The shrine stays, nonetheless dominated by an outdated fig tree, but it surely’s now abandoned. With Rynne translating from the Arabic, I ask El Attar what had gone improper. There was a conflict between the outdated Sufi custom and trendy Islam, they usually have been banned from taking part in there: “The authorities say it shouldn’t occur as a result of there’s a mosque throughout the highway.” However he says the music nonetheless has the identical energy they usually nonetheless deal with the sick in personal: “5 weeks in the past we performed for somebody who got here to us with a djinn [a malicious African spirit] in his mind”. He and different musicians break right into a livid burst of hand clapping as they show the distinction between “the Boujeloud rhythms, for dancing” and the therapeutic music written by the saint.

There’s one other, more moderen determine within the village mythology – Rolling Stone Brian Jones, who recorded right here in 1968, a 12 months earlier than his dying, and was stated to be obsessed by the music. After Brian Jones Presents the Pipes of Pan at Joujouka was launched in 1971 the village attracted extra celebrities. Once I was first invited right here there was nonetheless no electrical energy, the musicians have been taking part in on the mud sq., however the friends included William Burroughs and Ornette Coleman.

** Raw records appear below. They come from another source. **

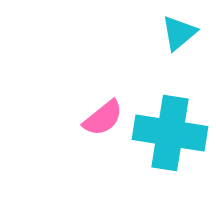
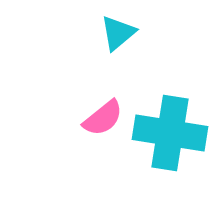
cyan triangle: moved 61 px left
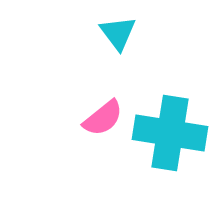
cyan triangle: rotated 27 degrees counterclockwise
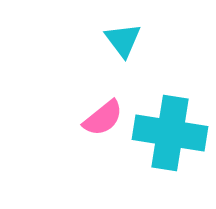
cyan triangle: moved 5 px right, 7 px down
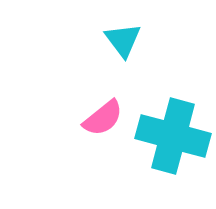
cyan cross: moved 3 px right, 3 px down; rotated 6 degrees clockwise
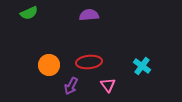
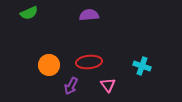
cyan cross: rotated 18 degrees counterclockwise
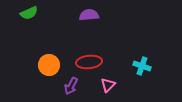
pink triangle: rotated 21 degrees clockwise
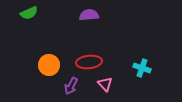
cyan cross: moved 2 px down
pink triangle: moved 3 px left, 1 px up; rotated 28 degrees counterclockwise
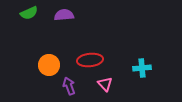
purple semicircle: moved 25 px left
red ellipse: moved 1 px right, 2 px up
cyan cross: rotated 24 degrees counterclockwise
purple arrow: moved 2 px left; rotated 132 degrees clockwise
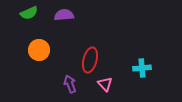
red ellipse: rotated 70 degrees counterclockwise
orange circle: moved 10 px left, 15 px up
purple arrow: moved 1 px right, 2 px up
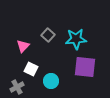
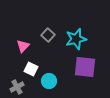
cyan star: rotated 10 degrees counterclockwise
cyan circle: moved 2 px left
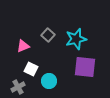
pink triangle: rotated 24 degrees clockwise
gray cross: moved 1 px right
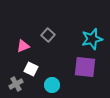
cyan star: moved 16 px right
cyan circle: moved 3 px right, 4 px down
gray cross: moved 2 px left, 3 px up
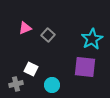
cyan star: rotated 15 degrees counterclockwise
pink triangle: moved 2 px right, 18 px up
gray cross: rotated 16 degrees clockwise
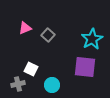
gray cross: moved 2 px right
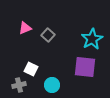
gray cross: moved 1 px right, 1 px down
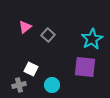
pink triangle: moved 1 px up; rotated 16 degrees counterclockwise
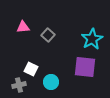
pink triangle: moved 2 px left; rotated 32 degrees clockwise
cyan circle: moved 1 px left, 3 px up
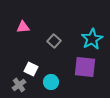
gray square: moved 6 px right, 6 px down
gray cross: rotated 24 degrees counterclockwise
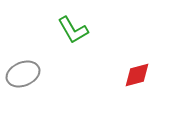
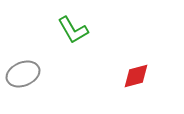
red diamond: moved 1 px left, 1 px down
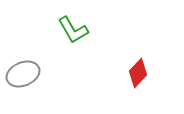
red diamond: moved 2 px right, 3 px up; rotated 32 degrees counterclockwise
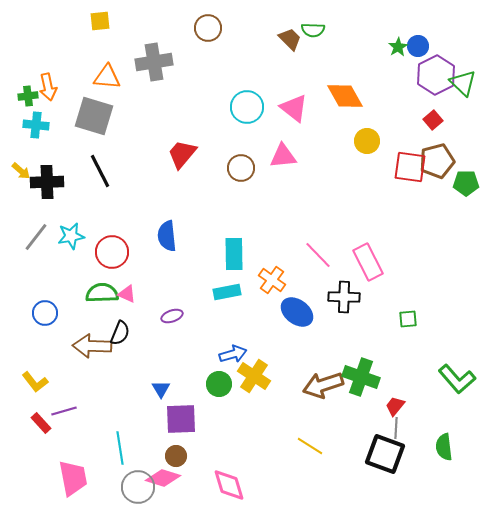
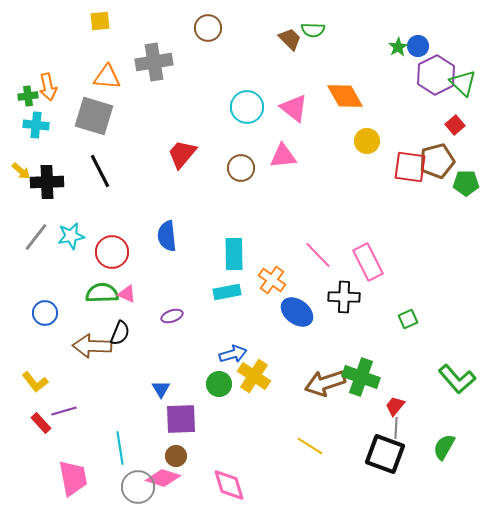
red square at (433, 120): moved 22 px right, 5 px down
green square at (408, 319): rotated 18 degrees counterclockwise
brown arrow at (323, 385): moved 2 px right, 2 px up
green semicircle at (444, 447): rotated 36 degrees clockwise
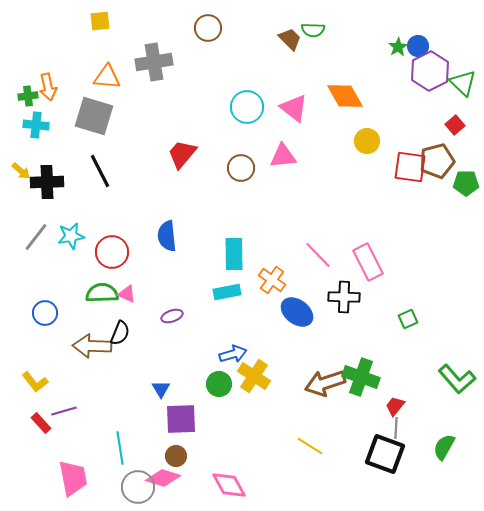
purple hexagon at (436, 75): moved 6 px left, 4 px up
pink diamond at (229, 485): rotated 12 degrees counterclockwise
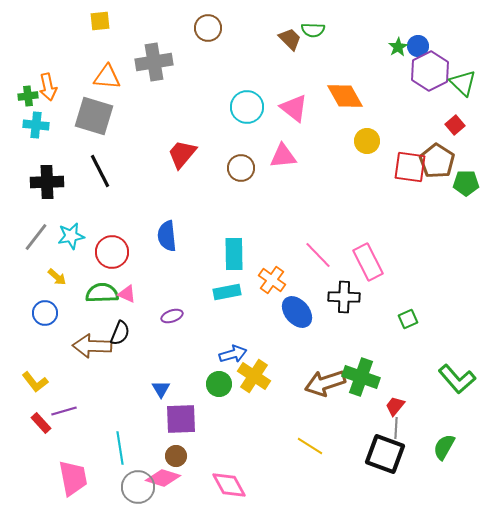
brown pentagon at (437, 161): rotated 24 degrees counterclockwise
yellow arrow at (21, 171): moved 36 px right, 106 px down
blue ellipse at (297, 312): rotated 12 degrees clockwise
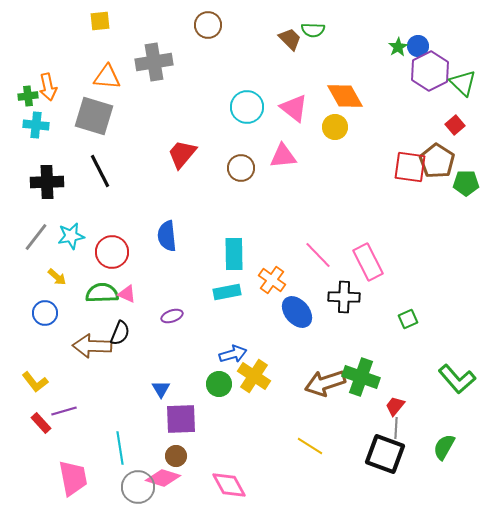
brown circle at (208, 28): moved 3 px up
yellow circle at (367, 141): moved 32 px left, 14 px up
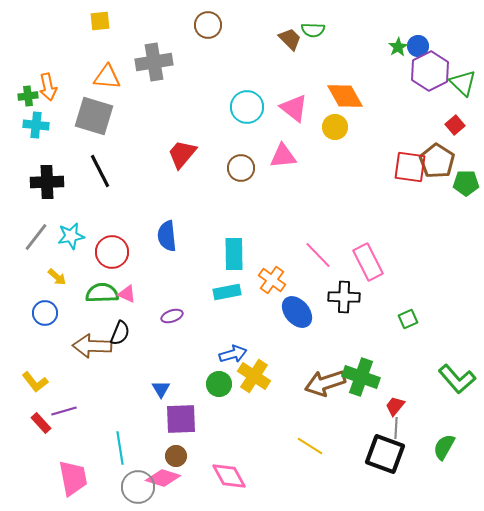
pink diamond at (229, 485): moved 9 px up
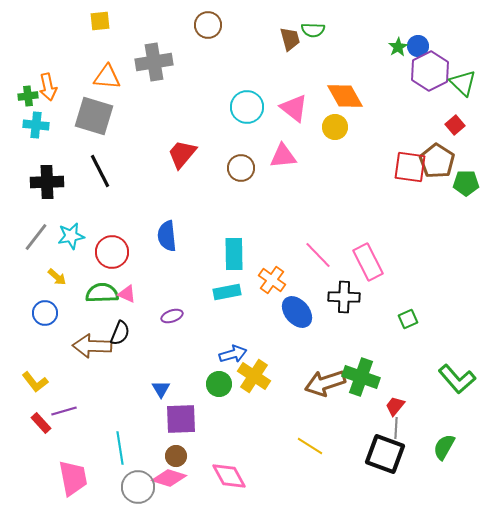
brown trapezoid at (290, 39): rotated 30 degrees clockwise
pink diamond at (163, 478): moved 6 px right
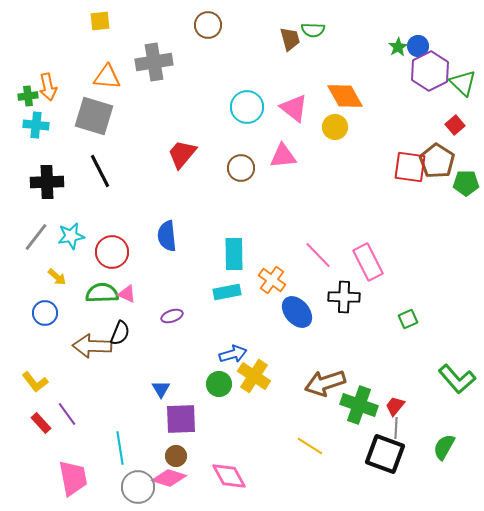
green cross at (361, 377): moved 2 px left, 28 px down
purple line at (64, 411): moved 3 px right, 3 px down; rotated 70 degrees clockwise
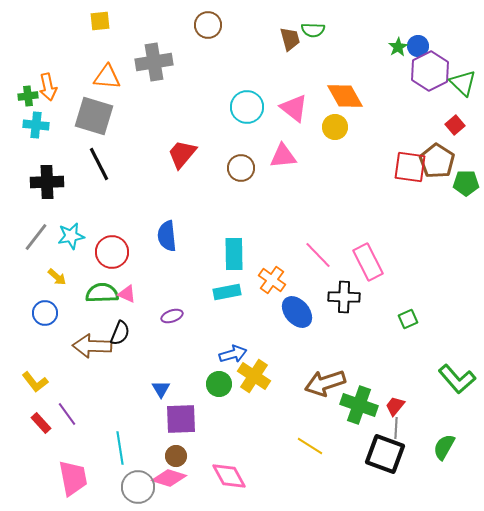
black line at (100, 171): moved 1 px left, 7 px up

Rikki Stein – later Fela Kuti’s supervisor – had been residing right here for 2 years, and in 1980 he organised passports for the band, and purchased a bus for his or her first European tour, lasting three months. Stein is again this 12 months and famous “the music has the identical power and dynamism I skilled within the Seventies – although the variety of musicians has diminished”.

It’s a wonderful story – however with one bitter edge. Bachir Attar, the son of one among Joujouka’s best-loved musicians, runs a rival band referred to as The Master Musicians of Jajouka led by Bachir Attar. He speaks English (not like the Joujouka musicians), has lived in New York, performed with the Rolling Stones on Metal Wheels in 1989, with Ornette Coleman at his London Meltdown in 2009, and received a gold medal from the Kennedy Centre for the performing arts this 12 months. Which is all effective – there’s absolutely room for 2 bands from the area? However Bachir, who has a home within the village however was not in proof through the pageant, claims his band are the “genuine Grasp Musicians … to not be confused with any imitations”. And that has brought about main issues.

Rynne says he began the pageant in Joujouka to show that these actually are the village musicians, and was delighted that Brian Jones’s former companion Anita Pallenberg got here alongside to the primary occasion in 2008. So what do the Joujouka musicians consider Bachir’s music? “It’s widespread music, not the traditional music of Joujouka,” says El Attar. “However let him do what he needs. Anybody who comes right here and sees what we do is aware of what the story is.”

And it’s the Grasp Musicians of Joujouka, not Jajouka, who might be at Glastonbury, the place they final performed in 2011. They’re clearly excited to be going, particularly the three band members who’ve by no means been exterior Morocco earlier than. “We beloved it,” stated El Attar. “We had no wellington boots till somebody gave them to us. Boujeloud music brings blessings.”

“Folks need the baraka, the therapeutic energy,” provides the ghaita participant Abdeslam Rrtoubi. “This music is historical. It would by no means die.”